Many transports have be lost due to stalls from which they did not recover. Many others have been lost due to encounters with Cbs. Many have exceeded their certification limits in turbulence and dives resulting from upsets; recoverd FDRs have confirmed the ‘g’ levels at which they experienced structural failure. Engines have been known to flame out as a result of turbulence – they have also been torn from their mounts in the process. Many transport airframes have been torn apart by extreme turbulence encountered in Cbs and also in clear air.

Jet engines have experienced compressor stalls and flameouts as a result of heavy turbulence. That is a matter of record. I don’t see how you could imply that it is impossible.

With all due respect, to believe that this “can’t happen” is not conducive to old age. Your postulation is a dangerous one, sir.

I readily admit that we do not know if AF447 penetrated a Cb or if it experienced severe or extreme turbulence.

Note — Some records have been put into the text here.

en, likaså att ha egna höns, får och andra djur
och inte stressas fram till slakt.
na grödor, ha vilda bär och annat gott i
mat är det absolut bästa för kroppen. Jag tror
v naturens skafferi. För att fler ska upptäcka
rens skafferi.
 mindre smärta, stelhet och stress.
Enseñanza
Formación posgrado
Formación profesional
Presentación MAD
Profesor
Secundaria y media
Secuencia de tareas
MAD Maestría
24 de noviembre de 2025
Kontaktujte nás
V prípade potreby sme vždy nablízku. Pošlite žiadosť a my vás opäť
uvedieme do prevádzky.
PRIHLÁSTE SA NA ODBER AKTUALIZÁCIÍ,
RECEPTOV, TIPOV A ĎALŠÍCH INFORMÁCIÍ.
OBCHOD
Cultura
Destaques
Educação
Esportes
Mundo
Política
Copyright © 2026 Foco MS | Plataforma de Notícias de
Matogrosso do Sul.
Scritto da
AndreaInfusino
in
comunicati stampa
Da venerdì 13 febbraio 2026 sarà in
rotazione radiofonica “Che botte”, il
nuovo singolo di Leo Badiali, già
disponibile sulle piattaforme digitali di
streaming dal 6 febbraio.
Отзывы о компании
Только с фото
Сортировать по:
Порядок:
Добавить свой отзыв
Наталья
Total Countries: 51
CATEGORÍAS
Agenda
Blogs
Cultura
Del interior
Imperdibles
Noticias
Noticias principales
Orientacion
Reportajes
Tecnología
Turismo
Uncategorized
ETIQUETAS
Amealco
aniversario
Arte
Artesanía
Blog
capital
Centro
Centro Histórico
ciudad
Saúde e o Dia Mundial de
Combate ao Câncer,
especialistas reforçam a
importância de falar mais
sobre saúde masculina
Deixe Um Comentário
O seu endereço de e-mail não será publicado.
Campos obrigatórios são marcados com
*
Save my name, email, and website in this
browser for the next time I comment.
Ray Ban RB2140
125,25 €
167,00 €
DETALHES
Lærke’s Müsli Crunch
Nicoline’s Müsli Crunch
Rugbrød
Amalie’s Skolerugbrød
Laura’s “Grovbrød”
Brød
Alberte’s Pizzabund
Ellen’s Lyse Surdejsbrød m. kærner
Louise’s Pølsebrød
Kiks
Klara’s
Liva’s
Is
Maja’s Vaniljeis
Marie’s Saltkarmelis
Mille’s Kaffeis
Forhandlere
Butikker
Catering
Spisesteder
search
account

All that we know is that potentially severe weather existed in the area it was crossing on the night of the accident.

I offer this third party statement for your consideration:
"Current state-of-the-art in aircraft modeling cannot accurately predict aerodynamic and/or flight dynamic characteristics under departed and loss-of-control conditions." – Source: NASA, Aeronautics Research, Aviation Safety Program, IRAC (Integrated Resilient Aircraft Control, 2007)

Quote:

IMHO your analytical logic fails with the assumption that the pitot systems would see different air masses on each side of the aircraft. From experience of tests and often due to the architecture of the pitot systems (cross balance pipes) this occurrence is most unlikely.

Sorry, we disagree. First of all there are no “cross balance pipes” between pitot systems. They are independent of each other. Cross balance is between static ports, not pitot tubes. Secondly, severe turbulence can disrupt airflow to pitot probes – both in updrafts and down drafts. Whether or not that will produce erroneous airspeeds and warnings will depend on the duration and intensity of the up/down drafts and the time delays built into the warning systems. I do not know what compensations may be built into the A330 systems for this purpose, if any.

Indeed there are many IF’s. Some of us are determined to associate the ACARS messages with the cause of the accident. Others believe there may be different reasons that triggered those messages after the upset was fete acompli (sp).

None of us will know what happened until the FDR and CVR have been recovered and analyzed. If in the absence of the recorders the Board still chooses to make a probable cause determination, for many of us, including me, the actual cause will remain unknown.